(Records contained in a dataset)

'''

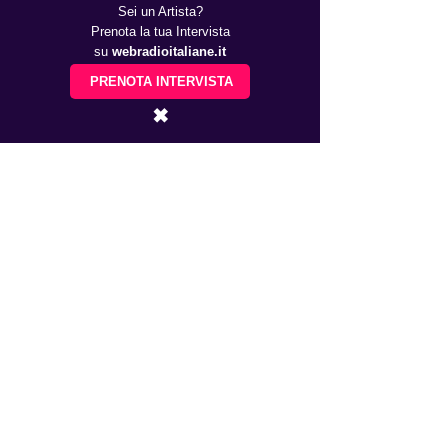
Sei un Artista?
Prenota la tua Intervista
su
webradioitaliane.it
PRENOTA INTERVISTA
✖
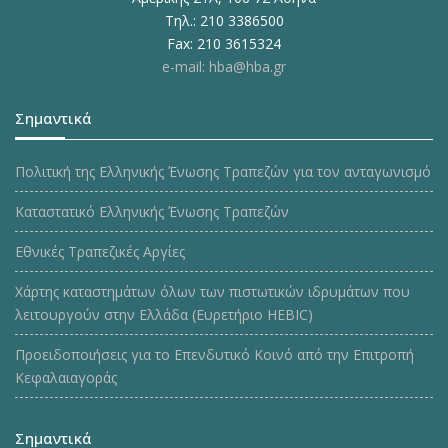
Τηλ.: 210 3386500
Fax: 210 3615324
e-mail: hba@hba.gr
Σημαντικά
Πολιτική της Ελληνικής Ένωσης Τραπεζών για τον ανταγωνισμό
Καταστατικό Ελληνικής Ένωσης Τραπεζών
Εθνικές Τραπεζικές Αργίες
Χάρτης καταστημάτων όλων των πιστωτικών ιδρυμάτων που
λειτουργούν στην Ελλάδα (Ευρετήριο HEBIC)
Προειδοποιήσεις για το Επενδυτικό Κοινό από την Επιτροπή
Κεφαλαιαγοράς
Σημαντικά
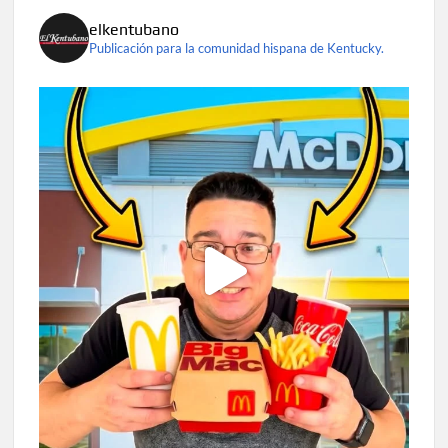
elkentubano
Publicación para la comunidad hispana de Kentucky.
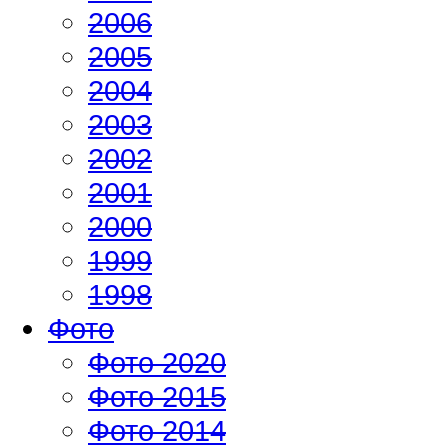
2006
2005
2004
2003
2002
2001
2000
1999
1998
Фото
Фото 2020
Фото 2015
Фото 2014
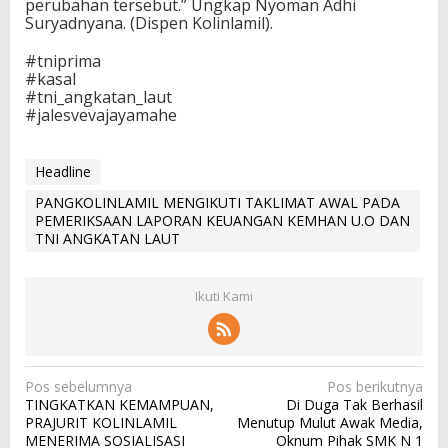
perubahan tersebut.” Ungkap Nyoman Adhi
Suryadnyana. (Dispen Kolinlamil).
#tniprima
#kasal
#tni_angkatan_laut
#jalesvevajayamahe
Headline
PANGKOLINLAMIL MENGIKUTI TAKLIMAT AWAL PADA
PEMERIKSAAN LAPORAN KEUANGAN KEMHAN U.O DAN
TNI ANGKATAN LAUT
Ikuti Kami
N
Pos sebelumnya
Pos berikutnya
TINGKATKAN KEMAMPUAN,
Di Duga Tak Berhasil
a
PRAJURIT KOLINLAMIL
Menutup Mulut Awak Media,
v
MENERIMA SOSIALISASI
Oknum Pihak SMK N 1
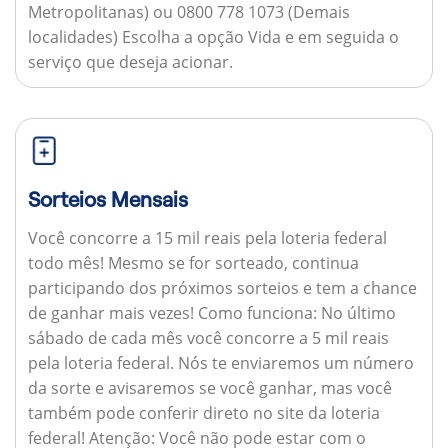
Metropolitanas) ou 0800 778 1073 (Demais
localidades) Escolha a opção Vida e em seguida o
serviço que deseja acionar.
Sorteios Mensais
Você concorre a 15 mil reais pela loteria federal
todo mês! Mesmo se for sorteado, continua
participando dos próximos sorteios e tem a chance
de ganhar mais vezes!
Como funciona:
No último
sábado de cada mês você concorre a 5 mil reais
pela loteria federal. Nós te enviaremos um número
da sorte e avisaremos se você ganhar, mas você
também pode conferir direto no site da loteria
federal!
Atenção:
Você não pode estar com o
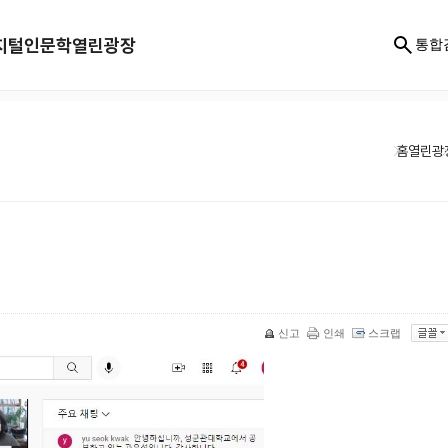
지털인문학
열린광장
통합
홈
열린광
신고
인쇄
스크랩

'''
'''

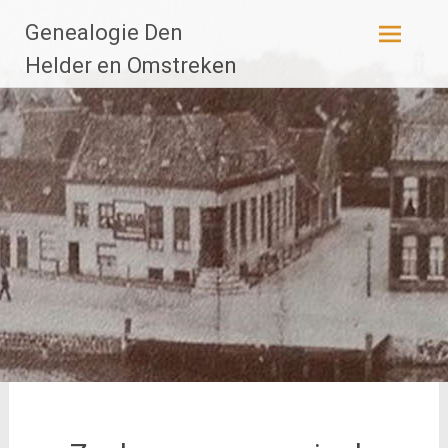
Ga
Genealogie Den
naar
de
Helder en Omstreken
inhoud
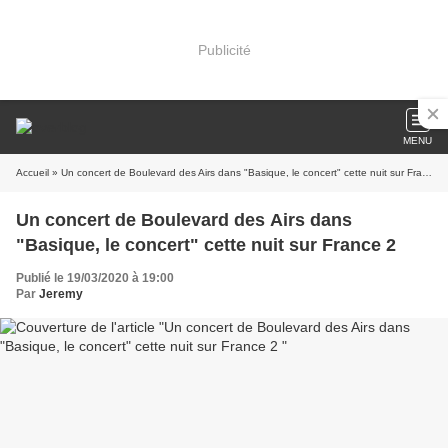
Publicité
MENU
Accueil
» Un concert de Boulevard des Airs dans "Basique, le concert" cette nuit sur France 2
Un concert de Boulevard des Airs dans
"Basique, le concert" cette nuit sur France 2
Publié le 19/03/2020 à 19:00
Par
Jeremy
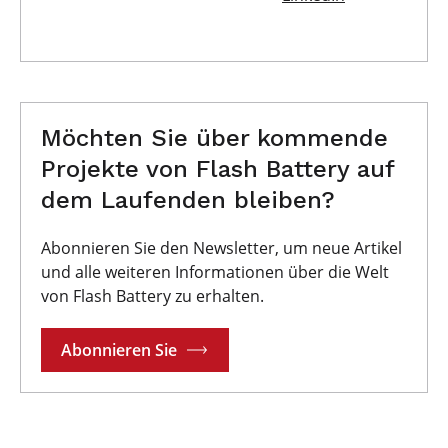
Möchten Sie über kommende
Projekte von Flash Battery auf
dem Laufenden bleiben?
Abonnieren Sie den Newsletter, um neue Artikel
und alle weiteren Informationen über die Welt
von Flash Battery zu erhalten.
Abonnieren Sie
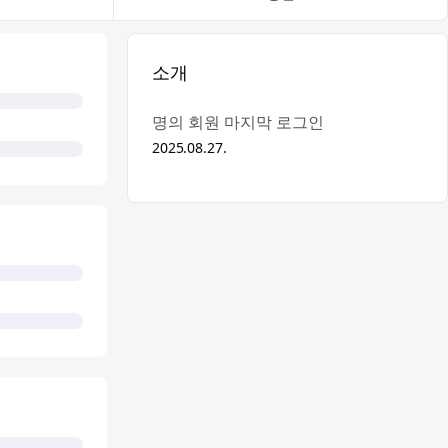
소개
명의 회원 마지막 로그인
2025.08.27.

'''
'''

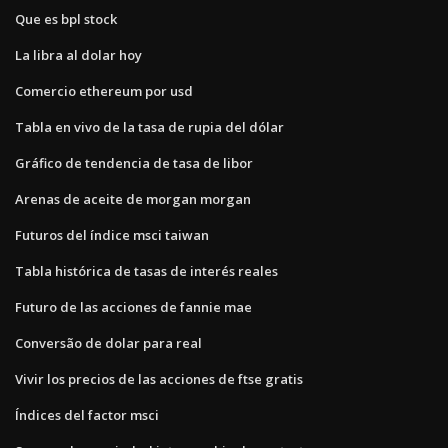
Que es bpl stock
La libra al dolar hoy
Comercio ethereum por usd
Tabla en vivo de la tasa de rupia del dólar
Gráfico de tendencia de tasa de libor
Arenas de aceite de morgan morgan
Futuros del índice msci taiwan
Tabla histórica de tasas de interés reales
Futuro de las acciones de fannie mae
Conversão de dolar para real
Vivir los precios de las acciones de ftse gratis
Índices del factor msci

'''

[Brief] Each line of the data that contains "Basique" belongs in the answer.

[Solution below]
» Un concert de Boulevard des Airs dans "Basique, le concert" cette nuit sur France 2
"Basique, le concert" cette nuit sur France 2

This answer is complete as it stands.